After that comes pH problems (described above), light stress from placing grow lights too close or too far from the canopy, and heat-related mold. White powdery mildew thrives in warm, stagnant air, and it spreads fast once it gets a foothold. Each of these problems is completely preventable with basic knowledge, but they’ll blindside you if you approach cannabis like any other houseplant.
What a Basic Indoor Setup Costs
You don’t need a massive investment to start. A bare-minimum LED grow setup runs around $150, while a more practical small setup using a 2-by-2-foot grow tent with proper lighting, ventilation, and a fan starts closer to $300. Beyond equipment, you’ll need soil or growing medium, nutrients, pH testing supplies, and seeds. Electricity costs depend on your light size and local rates, but a small LED setup is comparable to running a few extra household appliances.

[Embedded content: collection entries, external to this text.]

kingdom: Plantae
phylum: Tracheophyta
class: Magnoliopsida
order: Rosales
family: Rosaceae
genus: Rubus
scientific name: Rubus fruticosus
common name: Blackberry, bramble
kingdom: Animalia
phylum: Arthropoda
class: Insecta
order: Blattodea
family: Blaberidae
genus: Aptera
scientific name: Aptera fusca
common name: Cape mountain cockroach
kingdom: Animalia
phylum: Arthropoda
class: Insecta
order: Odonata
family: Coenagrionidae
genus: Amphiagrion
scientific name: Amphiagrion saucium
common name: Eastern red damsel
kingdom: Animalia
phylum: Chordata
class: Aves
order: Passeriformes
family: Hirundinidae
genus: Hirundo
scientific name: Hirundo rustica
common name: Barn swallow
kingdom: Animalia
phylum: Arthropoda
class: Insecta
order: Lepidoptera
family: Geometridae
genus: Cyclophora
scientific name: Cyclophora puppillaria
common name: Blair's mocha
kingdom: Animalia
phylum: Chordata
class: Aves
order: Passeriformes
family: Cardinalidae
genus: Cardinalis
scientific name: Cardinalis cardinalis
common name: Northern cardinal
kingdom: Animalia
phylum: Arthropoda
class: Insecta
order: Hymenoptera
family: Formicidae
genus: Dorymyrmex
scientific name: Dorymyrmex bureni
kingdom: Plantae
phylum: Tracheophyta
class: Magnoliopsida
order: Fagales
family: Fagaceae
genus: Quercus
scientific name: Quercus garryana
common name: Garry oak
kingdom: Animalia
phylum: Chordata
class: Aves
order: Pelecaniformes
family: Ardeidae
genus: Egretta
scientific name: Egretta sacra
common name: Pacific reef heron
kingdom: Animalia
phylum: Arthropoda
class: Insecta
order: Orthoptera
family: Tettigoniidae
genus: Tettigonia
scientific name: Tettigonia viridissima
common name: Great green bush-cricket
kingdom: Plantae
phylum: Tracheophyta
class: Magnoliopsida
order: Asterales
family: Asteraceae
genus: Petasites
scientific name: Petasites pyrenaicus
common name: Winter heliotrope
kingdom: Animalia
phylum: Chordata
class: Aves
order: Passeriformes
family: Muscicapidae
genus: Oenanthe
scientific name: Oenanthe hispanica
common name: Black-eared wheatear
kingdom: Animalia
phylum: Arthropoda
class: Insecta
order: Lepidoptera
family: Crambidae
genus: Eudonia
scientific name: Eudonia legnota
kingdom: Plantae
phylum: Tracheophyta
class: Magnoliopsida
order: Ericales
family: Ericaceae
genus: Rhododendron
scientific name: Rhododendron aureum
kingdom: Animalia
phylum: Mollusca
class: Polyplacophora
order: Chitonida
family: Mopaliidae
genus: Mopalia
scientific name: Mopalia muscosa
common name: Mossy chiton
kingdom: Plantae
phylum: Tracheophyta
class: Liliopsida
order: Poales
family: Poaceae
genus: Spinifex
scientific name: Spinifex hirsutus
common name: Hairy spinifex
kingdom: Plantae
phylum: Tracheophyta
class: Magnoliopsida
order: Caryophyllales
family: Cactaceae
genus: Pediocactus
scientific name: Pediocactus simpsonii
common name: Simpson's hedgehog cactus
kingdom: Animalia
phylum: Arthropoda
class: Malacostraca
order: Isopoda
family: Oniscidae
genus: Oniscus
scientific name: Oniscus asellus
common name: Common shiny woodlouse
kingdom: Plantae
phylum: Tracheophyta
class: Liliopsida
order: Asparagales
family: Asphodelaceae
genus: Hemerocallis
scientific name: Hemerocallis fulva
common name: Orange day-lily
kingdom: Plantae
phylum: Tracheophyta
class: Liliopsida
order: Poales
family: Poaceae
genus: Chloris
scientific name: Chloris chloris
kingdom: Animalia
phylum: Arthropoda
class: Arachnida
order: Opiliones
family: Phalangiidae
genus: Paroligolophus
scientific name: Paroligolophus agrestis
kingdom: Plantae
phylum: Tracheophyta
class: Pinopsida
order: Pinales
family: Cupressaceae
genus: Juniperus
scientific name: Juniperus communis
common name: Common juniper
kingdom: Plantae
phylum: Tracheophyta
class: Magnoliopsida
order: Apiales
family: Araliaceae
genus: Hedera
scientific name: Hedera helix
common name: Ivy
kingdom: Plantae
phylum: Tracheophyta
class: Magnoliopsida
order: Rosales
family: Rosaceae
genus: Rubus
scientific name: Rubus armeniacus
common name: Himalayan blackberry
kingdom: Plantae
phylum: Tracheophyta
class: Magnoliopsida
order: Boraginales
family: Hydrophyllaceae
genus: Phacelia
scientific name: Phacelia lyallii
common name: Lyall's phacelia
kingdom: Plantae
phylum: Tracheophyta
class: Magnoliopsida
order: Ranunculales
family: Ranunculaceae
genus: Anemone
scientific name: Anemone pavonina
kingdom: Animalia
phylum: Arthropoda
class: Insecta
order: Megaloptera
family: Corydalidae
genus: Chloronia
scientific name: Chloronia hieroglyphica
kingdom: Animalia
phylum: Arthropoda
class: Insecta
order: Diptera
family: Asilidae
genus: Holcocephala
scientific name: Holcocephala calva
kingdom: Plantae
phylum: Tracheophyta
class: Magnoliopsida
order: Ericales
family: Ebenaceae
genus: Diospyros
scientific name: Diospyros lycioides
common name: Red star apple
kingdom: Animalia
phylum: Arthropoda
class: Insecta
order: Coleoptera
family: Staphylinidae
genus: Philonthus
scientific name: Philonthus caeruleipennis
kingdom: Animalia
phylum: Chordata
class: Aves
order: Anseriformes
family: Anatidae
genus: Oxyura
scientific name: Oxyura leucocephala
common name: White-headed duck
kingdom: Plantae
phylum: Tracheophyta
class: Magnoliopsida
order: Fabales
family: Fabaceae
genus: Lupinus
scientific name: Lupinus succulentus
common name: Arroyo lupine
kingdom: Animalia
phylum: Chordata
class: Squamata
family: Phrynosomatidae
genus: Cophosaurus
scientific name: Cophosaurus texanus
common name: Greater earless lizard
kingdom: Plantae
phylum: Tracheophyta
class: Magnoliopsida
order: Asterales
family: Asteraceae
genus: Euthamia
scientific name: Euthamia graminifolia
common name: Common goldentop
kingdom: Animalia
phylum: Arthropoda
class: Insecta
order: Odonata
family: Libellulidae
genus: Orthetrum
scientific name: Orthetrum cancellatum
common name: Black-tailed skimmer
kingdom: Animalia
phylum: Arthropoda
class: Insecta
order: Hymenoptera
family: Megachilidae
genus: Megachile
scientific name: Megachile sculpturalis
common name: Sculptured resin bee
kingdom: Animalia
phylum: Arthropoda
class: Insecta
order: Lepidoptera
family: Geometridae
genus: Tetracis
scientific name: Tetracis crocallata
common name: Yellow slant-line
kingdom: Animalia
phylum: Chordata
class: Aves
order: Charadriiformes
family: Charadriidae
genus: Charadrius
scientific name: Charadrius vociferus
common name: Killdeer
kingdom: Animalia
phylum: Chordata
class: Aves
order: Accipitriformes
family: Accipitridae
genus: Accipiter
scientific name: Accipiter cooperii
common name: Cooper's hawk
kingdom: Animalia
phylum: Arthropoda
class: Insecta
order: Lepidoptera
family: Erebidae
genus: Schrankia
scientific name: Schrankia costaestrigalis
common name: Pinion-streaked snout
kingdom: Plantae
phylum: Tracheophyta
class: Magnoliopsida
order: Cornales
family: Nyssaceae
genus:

A single indoor plant can yield anywhere from 50 to 450 grams depending on genetics, growing method, pot size, and how well you manage the environment. A rough benchmark for indoor grows is 50 to 75 grams per square foot of plant canopy, so even a small tent can produce a meaningful amount if everything goes well.
So Is It Hard?
Growing a cannabis plant that stays alive is easy. Growing one that produces quality flower requires managing light schedules, humidity shifts across growth stages, water chemistry, pest pressure, and a precise drying and curing process after harvest. None of these individual tasks is technically difficult, but the combination of all of them, running simultaneously over 3 to 5 months, is what makes cannabis more demanding than most garden plants. Autoflowering strains in a small indoor tent with a quality LED light represent the lowest difficulty path, removing the light schedule complexity and shortening the timeline to 8 to 12 weeks. For a first grow, that’s the most forgiving place to start.